While we say things are as "American as apple pie," pumpkin is actually even more fitting. Pumpkins are native to the Americas, first cultivated in Central America around 5,500 B.C. The Wampanoag Indians and the Plymouth Colony pilgrims likely dined on the gourds at the "original Thanksgiving." The pies wouldn't have looked like how we consume them now, though: "An early New England recipe involved filling a hollowed-out pumpkin with spiced, sweetened milk and cooking it directly in a fire," History writes. No matter: The crust of the pie is often the least interesting part. As a kid, I'd often just eat out of it, leaving an empty L-shaped shell by the end.

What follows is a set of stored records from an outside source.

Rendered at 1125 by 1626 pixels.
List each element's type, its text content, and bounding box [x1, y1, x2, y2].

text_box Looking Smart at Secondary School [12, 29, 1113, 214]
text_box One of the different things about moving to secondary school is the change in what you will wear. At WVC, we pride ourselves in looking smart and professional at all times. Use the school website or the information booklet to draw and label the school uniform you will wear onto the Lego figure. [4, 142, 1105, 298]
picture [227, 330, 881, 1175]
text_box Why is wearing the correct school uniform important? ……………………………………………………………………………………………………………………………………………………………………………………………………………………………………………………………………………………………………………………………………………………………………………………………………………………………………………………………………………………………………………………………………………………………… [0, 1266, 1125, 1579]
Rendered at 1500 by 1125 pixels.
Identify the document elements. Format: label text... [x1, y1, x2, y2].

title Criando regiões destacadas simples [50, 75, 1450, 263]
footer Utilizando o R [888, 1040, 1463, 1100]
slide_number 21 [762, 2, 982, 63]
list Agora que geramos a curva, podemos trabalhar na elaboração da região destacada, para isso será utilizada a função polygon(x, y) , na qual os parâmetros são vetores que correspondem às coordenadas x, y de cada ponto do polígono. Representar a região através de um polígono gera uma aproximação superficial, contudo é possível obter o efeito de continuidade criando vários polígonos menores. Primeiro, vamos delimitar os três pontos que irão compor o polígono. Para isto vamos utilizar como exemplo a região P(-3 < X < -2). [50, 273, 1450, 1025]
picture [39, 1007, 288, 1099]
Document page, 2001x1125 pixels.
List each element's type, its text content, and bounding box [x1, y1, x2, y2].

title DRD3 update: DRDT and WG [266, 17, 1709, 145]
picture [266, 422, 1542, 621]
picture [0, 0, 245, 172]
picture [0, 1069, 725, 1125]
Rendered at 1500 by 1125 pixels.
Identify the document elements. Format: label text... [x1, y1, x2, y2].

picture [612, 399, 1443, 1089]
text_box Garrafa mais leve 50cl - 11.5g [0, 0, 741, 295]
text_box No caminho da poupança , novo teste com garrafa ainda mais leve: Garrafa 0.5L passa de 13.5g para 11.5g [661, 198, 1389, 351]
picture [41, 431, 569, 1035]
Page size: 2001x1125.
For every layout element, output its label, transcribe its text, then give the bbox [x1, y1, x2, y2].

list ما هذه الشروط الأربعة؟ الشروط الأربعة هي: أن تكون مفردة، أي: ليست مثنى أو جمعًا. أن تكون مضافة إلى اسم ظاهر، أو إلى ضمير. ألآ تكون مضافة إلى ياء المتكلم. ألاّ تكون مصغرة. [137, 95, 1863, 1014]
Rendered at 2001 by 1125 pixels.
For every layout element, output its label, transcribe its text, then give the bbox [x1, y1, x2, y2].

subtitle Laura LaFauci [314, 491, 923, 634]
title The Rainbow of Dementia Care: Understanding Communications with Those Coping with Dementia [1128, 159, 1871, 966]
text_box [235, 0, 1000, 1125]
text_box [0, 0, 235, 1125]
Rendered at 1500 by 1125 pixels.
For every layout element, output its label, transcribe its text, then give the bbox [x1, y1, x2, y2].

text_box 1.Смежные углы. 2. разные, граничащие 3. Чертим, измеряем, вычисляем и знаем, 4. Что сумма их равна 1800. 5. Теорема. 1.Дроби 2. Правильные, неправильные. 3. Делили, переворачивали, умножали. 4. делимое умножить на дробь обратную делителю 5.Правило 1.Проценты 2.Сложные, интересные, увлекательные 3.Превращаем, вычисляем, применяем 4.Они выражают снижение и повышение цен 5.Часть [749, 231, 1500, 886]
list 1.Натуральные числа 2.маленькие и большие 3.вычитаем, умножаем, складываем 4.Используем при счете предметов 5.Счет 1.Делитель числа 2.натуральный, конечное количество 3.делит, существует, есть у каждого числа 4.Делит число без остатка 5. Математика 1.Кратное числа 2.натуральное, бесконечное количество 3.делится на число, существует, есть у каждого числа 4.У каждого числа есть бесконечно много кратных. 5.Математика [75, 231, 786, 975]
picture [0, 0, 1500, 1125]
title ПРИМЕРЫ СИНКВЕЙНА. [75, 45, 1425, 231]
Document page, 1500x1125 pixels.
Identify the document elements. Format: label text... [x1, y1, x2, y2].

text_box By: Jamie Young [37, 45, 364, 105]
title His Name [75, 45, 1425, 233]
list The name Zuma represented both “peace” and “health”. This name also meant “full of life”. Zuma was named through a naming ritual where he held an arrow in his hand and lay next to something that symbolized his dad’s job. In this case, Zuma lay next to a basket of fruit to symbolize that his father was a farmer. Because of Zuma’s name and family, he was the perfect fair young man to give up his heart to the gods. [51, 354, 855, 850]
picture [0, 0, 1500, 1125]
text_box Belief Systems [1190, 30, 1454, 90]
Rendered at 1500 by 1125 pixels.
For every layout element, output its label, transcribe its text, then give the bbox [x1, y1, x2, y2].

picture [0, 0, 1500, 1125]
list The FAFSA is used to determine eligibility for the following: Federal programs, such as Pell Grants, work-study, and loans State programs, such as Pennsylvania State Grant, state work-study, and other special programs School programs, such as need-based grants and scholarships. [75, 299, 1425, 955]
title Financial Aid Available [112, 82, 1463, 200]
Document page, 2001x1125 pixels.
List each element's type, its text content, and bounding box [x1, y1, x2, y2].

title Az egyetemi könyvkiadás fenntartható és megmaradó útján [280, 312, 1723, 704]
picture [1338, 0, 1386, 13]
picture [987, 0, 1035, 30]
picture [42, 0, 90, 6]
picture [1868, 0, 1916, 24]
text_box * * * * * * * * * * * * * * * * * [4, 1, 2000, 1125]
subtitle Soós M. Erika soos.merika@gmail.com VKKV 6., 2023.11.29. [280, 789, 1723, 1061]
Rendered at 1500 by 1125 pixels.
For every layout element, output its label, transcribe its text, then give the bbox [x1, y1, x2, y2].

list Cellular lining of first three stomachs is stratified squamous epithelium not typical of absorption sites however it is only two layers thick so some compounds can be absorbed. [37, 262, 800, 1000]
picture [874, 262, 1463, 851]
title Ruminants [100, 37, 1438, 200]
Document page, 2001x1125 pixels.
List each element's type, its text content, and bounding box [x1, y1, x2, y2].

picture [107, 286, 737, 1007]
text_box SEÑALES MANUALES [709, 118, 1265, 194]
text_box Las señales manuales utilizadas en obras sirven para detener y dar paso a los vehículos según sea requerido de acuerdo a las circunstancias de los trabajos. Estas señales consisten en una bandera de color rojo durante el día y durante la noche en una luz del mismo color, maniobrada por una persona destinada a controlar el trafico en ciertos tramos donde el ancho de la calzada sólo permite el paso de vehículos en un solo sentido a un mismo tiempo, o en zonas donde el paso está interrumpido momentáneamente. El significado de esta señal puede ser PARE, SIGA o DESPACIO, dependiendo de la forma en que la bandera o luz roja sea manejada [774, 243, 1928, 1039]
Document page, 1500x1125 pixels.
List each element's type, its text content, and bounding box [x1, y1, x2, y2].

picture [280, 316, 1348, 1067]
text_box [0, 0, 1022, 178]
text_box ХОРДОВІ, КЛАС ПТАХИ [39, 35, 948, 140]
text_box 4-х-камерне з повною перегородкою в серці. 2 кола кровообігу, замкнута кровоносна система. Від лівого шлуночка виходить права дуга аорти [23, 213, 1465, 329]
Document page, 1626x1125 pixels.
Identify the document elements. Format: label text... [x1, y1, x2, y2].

There is no wrong way to eat pumpkin pie, after all. Some families might have secret recipes or favorite bakeries, but at a certain point, the quality of the pie becomes secondary to the quality of the ritual. A great deal of pumpkin pie I've consumed came out of noisy, round plastic carriers retrieved from a Safeway bakery's seasonal selection shelf. The pie might be transferred to a more presentable vehicle for the Thanksgiving table at some point in the night, or weary parents might simply offer up slices straight from the refrigerator to unused salad plates.

Even after all these years, I've never actually made my own pumpkin pie, due in part to the overwhelming results when you Google "pumpkin pie recipe," but mostly because I don't own a pie pan for the aforementioned reason that I would use it once a year. One ill-advised college Thanksgiving away from home, I even attempted to fulfill my craving with pumpkin pie vodkanot a recommended substitute.

This year, though, in a fit of uncharacteristic festivity, I ordered a pumpkin pie from a fantastic local bakery ahead of the holiday, unable to wait another week. When I opened up the box at home, the dark gold pie was revealed, complete with an oat crust thumbed into delicate scalloped edgings. My boyfriend and I eagerly raced through dinner before cutting ourselves fat slices and topping them off with picture-perfect swirls of whip cream.

This will be my seventh year spending Thanksgiving away from my family. I no longer duck ladles or dodge relatives; these days, I book a quiet dinner in the city somewhere with my boyfriend, and head home for the holidays on the West Coast at the end of December. But after eating those two large slices, I realized something about pumpkin pie that I'd missed before: With two slices gone, there was still so much pie left.

While there is nothing wrong with eating an entire pie alone (reader: we did), the single most defining characteristic of a pie is that it's meant to be enjoyed by a group. While certain desserts are designed for the solo diner — cookies, scoops of ice cream, even the single-slice serving of pie at the end of the night at a restaurant — a whole pie is aggressive in its demand to be portioned into slivers.

One day I'll go home for Thanksgiving, and doing so, I know I'll submit myself to the same barrage of questions and critiques that I always am. I'll steal second helpings of candied yams, I'll make small talk in hallways and step over dogs in food comas and toddlers gumming mashed potatoes.

And when it comes time for the pie, I'll get in line — into the crush of friends and relatives, tipsy and tired, laughing and teasing — and I'll idly hope that when it comes my turn, there will still be a slice of pumpkin left.